■ Task instructions ■
Write out all the entries word for word and omit any pictures.

■ Data ■
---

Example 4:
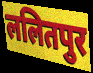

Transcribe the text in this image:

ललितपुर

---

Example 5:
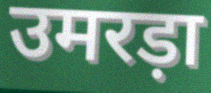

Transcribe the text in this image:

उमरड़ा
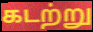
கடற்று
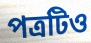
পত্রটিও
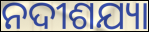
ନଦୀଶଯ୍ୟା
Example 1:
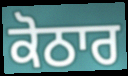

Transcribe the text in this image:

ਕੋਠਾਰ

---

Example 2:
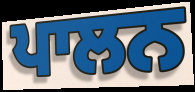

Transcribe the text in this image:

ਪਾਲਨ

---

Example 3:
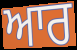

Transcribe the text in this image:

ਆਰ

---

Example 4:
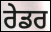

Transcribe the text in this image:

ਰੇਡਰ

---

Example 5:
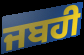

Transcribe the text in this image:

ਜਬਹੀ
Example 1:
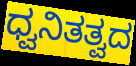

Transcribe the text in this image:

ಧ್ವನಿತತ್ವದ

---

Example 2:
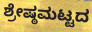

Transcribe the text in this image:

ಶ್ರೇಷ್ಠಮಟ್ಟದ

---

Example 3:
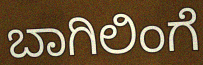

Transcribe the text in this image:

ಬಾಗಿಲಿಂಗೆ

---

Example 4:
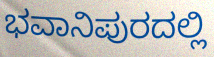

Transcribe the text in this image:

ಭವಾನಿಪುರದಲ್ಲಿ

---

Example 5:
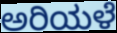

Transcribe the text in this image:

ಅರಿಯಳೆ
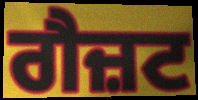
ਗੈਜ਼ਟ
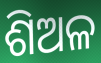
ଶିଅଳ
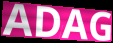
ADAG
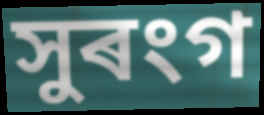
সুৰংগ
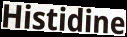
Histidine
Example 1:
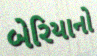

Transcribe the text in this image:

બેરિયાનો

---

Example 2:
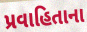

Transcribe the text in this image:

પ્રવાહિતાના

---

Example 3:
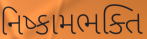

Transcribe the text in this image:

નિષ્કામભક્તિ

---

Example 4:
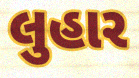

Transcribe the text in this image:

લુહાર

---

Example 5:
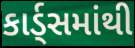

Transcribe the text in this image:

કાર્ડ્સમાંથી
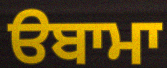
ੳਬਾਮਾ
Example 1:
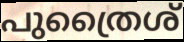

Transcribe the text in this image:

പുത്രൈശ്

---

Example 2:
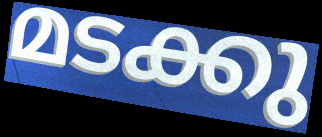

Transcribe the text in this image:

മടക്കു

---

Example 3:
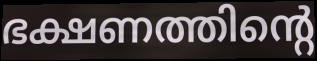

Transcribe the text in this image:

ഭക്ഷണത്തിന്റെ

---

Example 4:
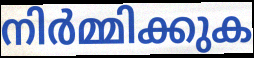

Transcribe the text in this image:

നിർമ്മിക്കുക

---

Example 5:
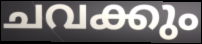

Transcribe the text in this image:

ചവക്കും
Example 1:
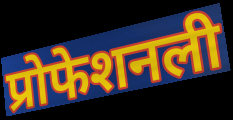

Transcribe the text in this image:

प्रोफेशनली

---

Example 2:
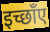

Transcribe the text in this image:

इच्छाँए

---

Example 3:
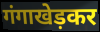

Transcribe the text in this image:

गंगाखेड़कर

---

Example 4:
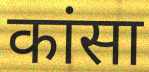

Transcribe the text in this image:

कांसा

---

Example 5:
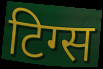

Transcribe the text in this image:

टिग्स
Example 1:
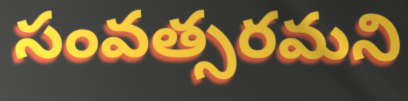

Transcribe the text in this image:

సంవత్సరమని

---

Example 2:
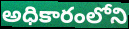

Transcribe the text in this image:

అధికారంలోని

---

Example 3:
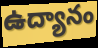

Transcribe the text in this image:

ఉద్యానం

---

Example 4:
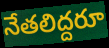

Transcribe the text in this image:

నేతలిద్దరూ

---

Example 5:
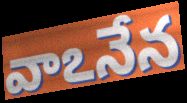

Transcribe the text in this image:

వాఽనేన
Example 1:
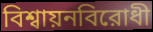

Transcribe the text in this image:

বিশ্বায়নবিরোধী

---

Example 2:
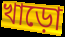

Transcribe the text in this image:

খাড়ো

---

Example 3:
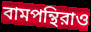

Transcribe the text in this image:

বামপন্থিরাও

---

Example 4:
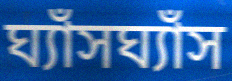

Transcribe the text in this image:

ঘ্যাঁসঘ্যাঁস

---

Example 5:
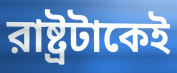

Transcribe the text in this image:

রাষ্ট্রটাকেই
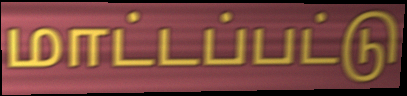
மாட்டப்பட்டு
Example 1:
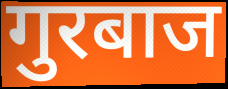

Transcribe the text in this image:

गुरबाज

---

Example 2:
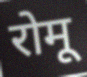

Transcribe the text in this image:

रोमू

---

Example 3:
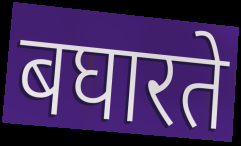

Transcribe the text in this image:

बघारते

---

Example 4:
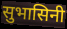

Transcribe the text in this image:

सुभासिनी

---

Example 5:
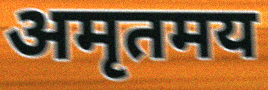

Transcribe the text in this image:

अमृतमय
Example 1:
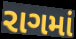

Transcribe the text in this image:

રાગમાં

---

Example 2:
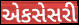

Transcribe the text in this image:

■ Answer to this task ■
---

Example 4:

Transcribe the text in this image:

ललितपुर

---

Example 5:

Transcribe the text in this image:

उमरड़ा
கடற்று
পত্রটিও
ନଦୀଶଯ୍ୟା
Example 1:

Transcribe the text in this image:

ਕੋਠਾਰ

---

Example 2:

Transcribe the text in this image:

ਪਾਲਨ

---

Example 3:

Transcribe the text in this image:

ਆਰ

---

Example 4:

Transcribe the text in this image:

ਰੇਡਰ

---

Example 5:

Transcribe the text in this image:

ਜਬਹੀ
Example 1:

Transcribe the text in this image:

ಧ್ವನಿತತ್ವದ

---

Example 2:

Transcribe the text in this image:

ಶ್ರೇಷ್ಠಮಟ್ಟದ

---

Example 3:

Transcribe the text in this image:

ಬಾಗಿಲಿಂಗೆ

---

Example 4:

Transcribe the text in this image:

ಭವಾನಿಪುರದಲ್ಲಿ

---

Example 5:

Transcribe the text in this image:

ಅರಿಯಳೆ
ਗੈਜ਼ਟ
ଶିଅଳ
ADAG
সুৰংগ
Histidine
Example 1:

Transcribe the text in this image:

બેરિયાનો

---

Example 2:

Transcribe the text in this image:

પ્રવાહિતાના

---

Example 3:

Transcribe the text in this image:

નિષ્કામભક્તિ

---

Example 4:

Transcribe the text in this image:

લુહાર

---

Example 5:

Transcribe the text in this image:

કાર્ડ્સમાંથી
ੳਬਾਮਾ
Example 1:

Transcribe the text in this image:

പുത്രൈശ്

---

Example 2:

Transcribe the text in this image:

മടക്കു

---

Example 3:

Transcribe the text in this image:

ഭക്ഷണത്തിന്റെ

---

Example 4:

Transcribe the text in this image:

നിർമ്മിക്കുക

---

Example 5:

Transcribe the text in this image:

ചവക്കും
Example 1:

Transcribe the text in this image:

प्रोफेशनली

---

Example 2:

Transcribe the text in this image:

इच्छाँए

---

Example 3:

Transcribe the text in this image:

गंगाखेड़कर

---

Example 4:

Transcribe the text in this image:

कांसा

---

Example 5:

Transcribe the text in this image:

टिग्स
Example 1:

Transcribe the text in this image:

సంవత్సరమని

---

Example 2:

Transcribe the text in this image:

అధికారంలోని

---

Example 3:

Transcribe the text in this image:

ఉద్యానం

---

Example 4:

Transcribe the text in this image:

నేతలిద్దరూ

---

Example 5:

Transcribe the text in this image:

వాఽనేన
Example 1:

Transcribe the text in this image:

বিশ্বায়নবিরোধী

---

Example 2:

Transcribe the text in this image:

খাড়ো

---

Example 3:

Transcribe the text in this image:

বামপন্থিরাও

---

Example 4:

Transcribe the text in this image:

ঘ্যাঁসঘ্যাঁস

---

Example 5:

Transcribe the text in this image:

রাষ্ট্রটাকেই
மாட்டப்பட்டு
Example 1:

Transcribe the text in this image:

गुरबाज

---

Example 2:

Transcribe the text in this image:

रोमू

---

Example 3:

Transcribe the text in this image:

बघारते

---

Example 4:

Transcribe the text in this image:

सुभासिनी

---

Example 5:

Transcribe the text in this image:

अमृतमय
Example 1:

Transcribe the text in this image:

રાગમાં

---

Example 2:

Transcribe the text in this image:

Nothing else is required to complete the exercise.